L’idée me rappelle ce que le philosophe italien Gramsci a dit : « l’ancien a disparu et le nouveau n’est pas encore né, nous sommes dans une période de transition ». C’est ce que vous exprimez avec le mot interrègne que je comprends parfaitement. J’espère que l’interrègne ne conduira pas à la disparition de l’acquis constitué depuis la fin de la deuxième guerre mondiale. Pensez par exemple aux tribunaux internationaux. La Cour pénale internationale est une avancée majeure en termes de justice mondiale et de prévention des génocides, etc. Elle ne fonctionne pas aussi bien qu’elle le devrait, mais c’est quelque chose que les dirigeants n’auraient pas pu imaginer il y a cent ans. Nous avons donc fait des progrès considérables en soixante-dix ans, depuis la Seconde Guerre mondiale. J’espère que l’interrègne ne nous conduira pas à une situation où tout cela devra être recréé ou être abandonné pour être remplacé. J’espère que nous pourrons conserver les éléments de la mondialisation, du multilatéralisme qui ont contribué à sortir des centaines de millions de personnes de l’extrême pauvreté. Ils ont permis d’éradiquer de nombreuses maladies qui ravageaient les pays africains depuis de nombreuses générations. N’ignorons pas les progrès qui ont été réalisés en termes de prospérité, en termes de santé, etc…

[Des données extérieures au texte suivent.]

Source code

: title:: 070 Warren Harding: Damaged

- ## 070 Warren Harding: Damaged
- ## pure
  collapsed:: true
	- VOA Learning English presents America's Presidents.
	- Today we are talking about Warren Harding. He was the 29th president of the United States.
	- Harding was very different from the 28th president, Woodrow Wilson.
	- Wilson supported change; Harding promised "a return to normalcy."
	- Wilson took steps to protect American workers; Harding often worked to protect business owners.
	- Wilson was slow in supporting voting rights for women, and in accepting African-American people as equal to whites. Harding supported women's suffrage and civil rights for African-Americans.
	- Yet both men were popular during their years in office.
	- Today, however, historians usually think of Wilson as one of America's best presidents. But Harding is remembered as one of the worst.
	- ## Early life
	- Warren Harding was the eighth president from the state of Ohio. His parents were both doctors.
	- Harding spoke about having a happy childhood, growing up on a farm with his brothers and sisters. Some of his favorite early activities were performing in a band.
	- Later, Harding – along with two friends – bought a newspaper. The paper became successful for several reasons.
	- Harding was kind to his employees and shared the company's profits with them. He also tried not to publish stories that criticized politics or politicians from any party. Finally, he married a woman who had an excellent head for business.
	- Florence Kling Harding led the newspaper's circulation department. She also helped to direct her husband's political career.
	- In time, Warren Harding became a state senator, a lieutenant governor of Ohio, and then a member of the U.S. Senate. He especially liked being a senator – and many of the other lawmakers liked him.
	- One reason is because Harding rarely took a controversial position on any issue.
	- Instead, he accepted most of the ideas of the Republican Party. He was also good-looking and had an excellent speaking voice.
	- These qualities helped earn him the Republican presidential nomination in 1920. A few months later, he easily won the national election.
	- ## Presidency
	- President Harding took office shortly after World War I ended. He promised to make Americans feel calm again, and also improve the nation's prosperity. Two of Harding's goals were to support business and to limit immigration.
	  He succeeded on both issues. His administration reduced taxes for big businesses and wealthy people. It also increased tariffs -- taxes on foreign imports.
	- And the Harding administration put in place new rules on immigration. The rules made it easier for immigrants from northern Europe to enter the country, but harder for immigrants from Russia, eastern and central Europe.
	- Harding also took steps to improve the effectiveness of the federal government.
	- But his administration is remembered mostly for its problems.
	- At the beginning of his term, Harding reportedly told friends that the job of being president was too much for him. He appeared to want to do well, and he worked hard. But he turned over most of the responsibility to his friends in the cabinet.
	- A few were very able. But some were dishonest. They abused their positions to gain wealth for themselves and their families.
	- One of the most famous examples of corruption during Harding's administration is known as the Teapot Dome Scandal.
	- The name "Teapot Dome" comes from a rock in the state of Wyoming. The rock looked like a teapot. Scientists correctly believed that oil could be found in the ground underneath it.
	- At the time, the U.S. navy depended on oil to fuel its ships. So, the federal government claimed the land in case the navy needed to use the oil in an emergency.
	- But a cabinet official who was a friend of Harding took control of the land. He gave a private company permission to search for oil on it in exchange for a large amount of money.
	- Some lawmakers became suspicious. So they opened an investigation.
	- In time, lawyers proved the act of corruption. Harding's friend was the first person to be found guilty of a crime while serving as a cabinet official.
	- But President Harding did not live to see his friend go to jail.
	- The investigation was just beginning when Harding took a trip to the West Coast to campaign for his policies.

Malheureusement, l’Occident est actuellement sur la défensive, j’ai bien peur de le dire. L’autoritarisme est en hausse. Regardez la fierté et la confiance avec lesquelles Vladimir Poutine se présente. Je vois le même genre de langage corporel lorsque je regarde comment les dirigeants chinois se présentent. Ils n’ont aucun problème à faire l’éloge de leur système autoritaire qui n’autorise pas la liberté d’expression et la liberté de la presse, qui omet la question centrale de la dignité des êtres humains, des individus. L’autoritarisme et l’illibéralisme prennent des forces. Les systèmes démocratiques qui reposent sur les valeurs occidentales sont en déclin et sur la défensive. Le groupe de réflexion américain Freedom House a publié un rapport annuel qui dresse une liste très précise des pays qui vont dans le sens d’un système plus démocratique et plus respectueux de l’État de droit, et des pays qui vont dans le sens contraire. Les pays autoritaires sont devenus plus nombreux et les pays démocratiques ont diminué en termes de nombre au cours de la dernière décennie ou plus. Nous sommes sur la défensive et c’est pourquoi je pense que nous avons une mission et une responsabilité particulières en tant que membres de l’Union européenne. Nous représentons l’un des plus grands blocs économiques du monde, nous sommes plus riches que de nombreuses autres régions du monde. C’est la raison pour laquelle nous avons la responsabilité de démontrer que nos valeurs et notre système apportent la prospérité, le bonheur personnel et le bien-être aux individus, aux familles et aux nations et que notre système fonctionne. Nous devons défendre la démocratie. Pas à la manière de missionnaires. Ce n’est pas notre rôle d’être des missionnaires dans le monde entier. Nous devons être suffisamment sûrs de nos forces pour démontrer aux autres États que notre système fonctionne et qu’à long terme, il est supérieur aux régimes autoritaires ou dictatoriaux, car il n’ignore pas le besoin qu’a chaque être humain de suivre ses aspirations. La liberté fait partie de la nature humaine et je pense que nous et notre système représentons la liberté mieux que le système concurrent. Je suis un optimiste. Il faut être optimiste si l’on veut être un bon diplomate en exercice. J’ai appris à être optimiste même à des moments qui avaient tendance à être plutôt défavorables.